16:6 Though Hagar was now his wife (v. 3), Abram relinquished his rights to her. Hagar was once again no more than Sarai’s slave.

16:7-8 Hagar could run away from Sarai, but not from the angel of the Lord. He found her at a spring on a road leading to Shur and Egypt, where she might have been able to get assistance from passing caravans. Hagar, like many runaways, could say where she was from, but ignored the question of where she was going.

16:9-10 The angel of the Lord directed Hagar to go back and submit to Sarai. The true source of Hagar’s problems was her own bad attitude, not her owner. By obeying the angel’s divine guidance, she and her offspring would receive a tremendous blessing. God’s promise to multiply her descendants both paralleled and enhanced the promise given to Abram (15:5).

16:11-12 This is the final and longest of three consecutive speeches by the angel to Hagar. Hagar is told that she will have a son, the more prestigious gender of offspring for a woman in the ancient Near East to bear.

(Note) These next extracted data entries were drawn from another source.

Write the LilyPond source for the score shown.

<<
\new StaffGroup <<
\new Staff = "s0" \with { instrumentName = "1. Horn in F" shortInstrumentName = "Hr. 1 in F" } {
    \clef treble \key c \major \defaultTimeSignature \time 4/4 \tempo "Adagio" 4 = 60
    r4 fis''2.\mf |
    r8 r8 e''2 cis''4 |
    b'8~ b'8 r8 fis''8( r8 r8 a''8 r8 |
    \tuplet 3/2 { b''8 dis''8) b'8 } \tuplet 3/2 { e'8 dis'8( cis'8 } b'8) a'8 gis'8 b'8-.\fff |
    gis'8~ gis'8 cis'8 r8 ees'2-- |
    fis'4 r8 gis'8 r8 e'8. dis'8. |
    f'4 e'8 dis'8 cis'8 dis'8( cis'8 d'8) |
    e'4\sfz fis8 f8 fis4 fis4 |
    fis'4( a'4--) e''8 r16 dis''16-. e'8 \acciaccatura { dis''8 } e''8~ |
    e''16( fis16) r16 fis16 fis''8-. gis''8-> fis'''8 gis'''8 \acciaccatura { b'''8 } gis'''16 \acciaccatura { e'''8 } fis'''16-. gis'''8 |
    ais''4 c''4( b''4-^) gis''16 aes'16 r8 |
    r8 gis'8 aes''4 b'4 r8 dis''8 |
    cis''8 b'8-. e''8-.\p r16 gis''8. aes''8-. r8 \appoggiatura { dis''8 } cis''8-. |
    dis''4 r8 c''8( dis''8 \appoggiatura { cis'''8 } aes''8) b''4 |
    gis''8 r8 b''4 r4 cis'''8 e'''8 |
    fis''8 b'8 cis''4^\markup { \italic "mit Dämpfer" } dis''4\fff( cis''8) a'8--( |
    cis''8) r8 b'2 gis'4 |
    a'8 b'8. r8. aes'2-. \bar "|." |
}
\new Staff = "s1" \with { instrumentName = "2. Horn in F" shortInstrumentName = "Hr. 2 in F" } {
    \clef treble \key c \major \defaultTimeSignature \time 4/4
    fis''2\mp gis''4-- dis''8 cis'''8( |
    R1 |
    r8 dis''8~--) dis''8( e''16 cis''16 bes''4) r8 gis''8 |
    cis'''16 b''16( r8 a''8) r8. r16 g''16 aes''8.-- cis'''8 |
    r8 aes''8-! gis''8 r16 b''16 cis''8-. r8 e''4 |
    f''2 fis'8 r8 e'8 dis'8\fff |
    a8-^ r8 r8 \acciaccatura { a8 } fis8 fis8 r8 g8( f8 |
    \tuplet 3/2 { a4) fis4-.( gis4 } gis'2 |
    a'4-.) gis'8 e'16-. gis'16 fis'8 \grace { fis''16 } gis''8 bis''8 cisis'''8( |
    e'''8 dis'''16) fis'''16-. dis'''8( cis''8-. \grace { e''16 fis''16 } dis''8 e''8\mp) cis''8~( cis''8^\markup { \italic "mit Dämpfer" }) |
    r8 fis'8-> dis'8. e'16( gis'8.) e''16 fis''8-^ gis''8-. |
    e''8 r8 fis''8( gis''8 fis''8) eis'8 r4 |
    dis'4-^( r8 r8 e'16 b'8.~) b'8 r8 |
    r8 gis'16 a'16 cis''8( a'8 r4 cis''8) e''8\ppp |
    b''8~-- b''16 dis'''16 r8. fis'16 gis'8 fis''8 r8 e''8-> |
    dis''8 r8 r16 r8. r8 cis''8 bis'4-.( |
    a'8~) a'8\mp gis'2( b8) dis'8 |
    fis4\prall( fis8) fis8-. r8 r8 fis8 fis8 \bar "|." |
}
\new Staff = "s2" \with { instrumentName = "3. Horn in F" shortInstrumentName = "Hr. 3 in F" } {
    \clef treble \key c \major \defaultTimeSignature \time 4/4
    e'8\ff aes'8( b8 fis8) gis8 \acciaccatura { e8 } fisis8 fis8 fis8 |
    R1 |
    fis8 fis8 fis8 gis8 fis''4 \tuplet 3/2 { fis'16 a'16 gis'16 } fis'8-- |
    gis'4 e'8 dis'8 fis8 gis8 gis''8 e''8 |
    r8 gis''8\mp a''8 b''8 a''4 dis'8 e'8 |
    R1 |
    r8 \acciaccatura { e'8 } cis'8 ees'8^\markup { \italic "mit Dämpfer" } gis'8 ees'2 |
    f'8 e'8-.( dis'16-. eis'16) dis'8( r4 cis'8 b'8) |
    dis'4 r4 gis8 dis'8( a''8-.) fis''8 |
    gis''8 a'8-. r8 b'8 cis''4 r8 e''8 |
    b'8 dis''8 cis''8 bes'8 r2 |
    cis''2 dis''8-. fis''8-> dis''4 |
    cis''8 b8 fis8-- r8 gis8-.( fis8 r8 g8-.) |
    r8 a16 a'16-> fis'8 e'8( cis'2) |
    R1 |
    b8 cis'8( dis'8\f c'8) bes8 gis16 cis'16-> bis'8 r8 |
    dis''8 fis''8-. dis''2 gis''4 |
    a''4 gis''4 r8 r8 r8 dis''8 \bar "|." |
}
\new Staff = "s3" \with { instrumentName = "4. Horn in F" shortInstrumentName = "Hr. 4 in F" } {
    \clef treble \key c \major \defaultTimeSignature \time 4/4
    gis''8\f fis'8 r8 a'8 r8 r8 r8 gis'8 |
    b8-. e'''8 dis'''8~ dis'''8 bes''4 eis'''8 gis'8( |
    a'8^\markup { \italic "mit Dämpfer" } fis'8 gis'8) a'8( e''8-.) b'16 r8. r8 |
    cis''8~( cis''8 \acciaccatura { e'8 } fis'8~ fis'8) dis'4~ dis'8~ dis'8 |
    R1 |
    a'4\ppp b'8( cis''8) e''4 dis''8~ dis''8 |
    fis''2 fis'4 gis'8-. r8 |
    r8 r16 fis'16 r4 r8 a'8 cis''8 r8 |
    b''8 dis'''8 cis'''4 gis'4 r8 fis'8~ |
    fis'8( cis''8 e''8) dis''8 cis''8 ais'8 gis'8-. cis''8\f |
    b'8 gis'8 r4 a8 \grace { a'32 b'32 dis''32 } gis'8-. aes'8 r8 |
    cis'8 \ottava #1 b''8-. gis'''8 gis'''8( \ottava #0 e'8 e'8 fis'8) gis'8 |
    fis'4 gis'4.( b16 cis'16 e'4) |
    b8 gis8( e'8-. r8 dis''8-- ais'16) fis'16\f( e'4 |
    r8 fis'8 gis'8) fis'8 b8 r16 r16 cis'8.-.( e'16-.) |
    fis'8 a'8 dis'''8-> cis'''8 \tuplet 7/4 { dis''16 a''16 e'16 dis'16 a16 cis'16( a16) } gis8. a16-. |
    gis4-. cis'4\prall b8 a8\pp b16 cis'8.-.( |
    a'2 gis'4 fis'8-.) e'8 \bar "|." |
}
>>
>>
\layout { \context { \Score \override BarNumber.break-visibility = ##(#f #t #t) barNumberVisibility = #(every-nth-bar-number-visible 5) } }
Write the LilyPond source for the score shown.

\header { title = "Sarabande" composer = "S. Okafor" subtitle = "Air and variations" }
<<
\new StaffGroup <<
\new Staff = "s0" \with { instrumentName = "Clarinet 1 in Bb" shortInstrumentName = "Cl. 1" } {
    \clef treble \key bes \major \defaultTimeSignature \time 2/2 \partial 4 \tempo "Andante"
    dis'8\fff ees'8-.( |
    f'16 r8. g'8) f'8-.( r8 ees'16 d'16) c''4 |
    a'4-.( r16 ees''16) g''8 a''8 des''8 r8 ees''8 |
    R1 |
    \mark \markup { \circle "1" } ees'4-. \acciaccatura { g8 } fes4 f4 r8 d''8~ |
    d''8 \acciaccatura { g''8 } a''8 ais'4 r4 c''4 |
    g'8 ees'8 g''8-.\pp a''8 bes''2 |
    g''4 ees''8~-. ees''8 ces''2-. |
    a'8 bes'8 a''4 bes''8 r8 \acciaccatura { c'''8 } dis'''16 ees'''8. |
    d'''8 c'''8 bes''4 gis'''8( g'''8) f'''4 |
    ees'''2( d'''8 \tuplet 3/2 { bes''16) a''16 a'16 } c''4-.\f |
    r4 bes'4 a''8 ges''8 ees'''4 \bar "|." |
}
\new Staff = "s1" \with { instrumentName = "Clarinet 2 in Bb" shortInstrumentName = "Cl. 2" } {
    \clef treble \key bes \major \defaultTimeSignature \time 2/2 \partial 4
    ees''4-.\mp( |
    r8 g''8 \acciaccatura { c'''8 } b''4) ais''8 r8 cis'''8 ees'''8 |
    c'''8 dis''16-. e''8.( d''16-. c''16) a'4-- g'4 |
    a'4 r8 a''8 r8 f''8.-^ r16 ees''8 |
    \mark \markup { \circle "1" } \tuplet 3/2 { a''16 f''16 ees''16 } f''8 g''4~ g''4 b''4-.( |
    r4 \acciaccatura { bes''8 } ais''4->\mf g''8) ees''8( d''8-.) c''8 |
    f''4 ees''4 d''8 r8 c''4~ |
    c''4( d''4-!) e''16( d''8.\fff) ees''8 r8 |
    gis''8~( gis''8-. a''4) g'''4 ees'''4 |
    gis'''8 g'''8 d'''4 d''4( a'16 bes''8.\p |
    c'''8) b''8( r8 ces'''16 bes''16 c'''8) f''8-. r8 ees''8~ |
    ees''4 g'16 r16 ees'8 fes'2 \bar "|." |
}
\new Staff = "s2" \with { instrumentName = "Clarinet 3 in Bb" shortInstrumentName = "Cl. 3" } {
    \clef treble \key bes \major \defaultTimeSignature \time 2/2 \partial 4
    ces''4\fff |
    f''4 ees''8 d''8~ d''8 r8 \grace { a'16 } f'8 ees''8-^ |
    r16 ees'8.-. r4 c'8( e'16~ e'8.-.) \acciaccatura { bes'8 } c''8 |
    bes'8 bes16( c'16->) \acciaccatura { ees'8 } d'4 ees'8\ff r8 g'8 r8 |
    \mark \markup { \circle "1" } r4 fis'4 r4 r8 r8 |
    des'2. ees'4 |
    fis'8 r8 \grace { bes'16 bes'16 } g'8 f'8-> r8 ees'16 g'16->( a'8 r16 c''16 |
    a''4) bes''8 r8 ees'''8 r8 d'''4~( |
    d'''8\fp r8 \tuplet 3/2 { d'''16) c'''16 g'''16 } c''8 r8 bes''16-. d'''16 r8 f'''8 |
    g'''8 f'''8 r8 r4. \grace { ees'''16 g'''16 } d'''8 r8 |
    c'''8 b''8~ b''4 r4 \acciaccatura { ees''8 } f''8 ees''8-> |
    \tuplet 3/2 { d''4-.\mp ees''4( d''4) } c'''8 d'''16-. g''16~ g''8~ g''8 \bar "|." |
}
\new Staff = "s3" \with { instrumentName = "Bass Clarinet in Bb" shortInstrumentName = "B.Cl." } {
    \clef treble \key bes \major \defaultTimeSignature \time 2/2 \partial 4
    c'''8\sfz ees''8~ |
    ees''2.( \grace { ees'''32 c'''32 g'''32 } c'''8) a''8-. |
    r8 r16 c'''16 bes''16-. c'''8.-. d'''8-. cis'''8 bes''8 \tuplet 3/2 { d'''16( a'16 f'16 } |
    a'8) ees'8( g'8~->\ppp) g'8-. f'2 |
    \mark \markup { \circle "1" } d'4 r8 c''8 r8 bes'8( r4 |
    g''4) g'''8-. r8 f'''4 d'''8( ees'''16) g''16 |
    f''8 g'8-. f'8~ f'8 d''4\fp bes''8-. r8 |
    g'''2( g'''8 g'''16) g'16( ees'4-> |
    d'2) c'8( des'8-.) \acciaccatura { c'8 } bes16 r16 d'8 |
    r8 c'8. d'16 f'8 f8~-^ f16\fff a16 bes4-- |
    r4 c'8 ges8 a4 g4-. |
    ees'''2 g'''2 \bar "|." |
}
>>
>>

Then she is directed to name her son Ishmael (“God Hears”), in recognition of the fact that the Lord . . . heard her cry of affliction. In the climactic final quatrain, character and destiny are presented: the boy will live outside of cultured society like a wild donkey.

16:13-14 In wonder-filled recognition of God’s intervention in her life, Hagar gave the Lord the title El-roi (or “The God Who Sees Me”). She is thus the only person in the Bible who is said to have renamed Yahweh. The Asian custom of naming/renaming someone was always associated with the possession of authority over the one being named. To rename God would normally be considered blasphemous. Perhaps Hagar’s lack of restraint in renaming the Lord was due to the fact that she was quite young and was a spiritually uninformed Egyptian slave.

16:15-16 Exactly as the angel of the Lord had promised, Hagar gave birth to a son. The fact that Abram, the eighty-six-year-old clan leader, named his son . . . Ishmael indicates that he allowed the young slave girl to tell him her story, and he believed it.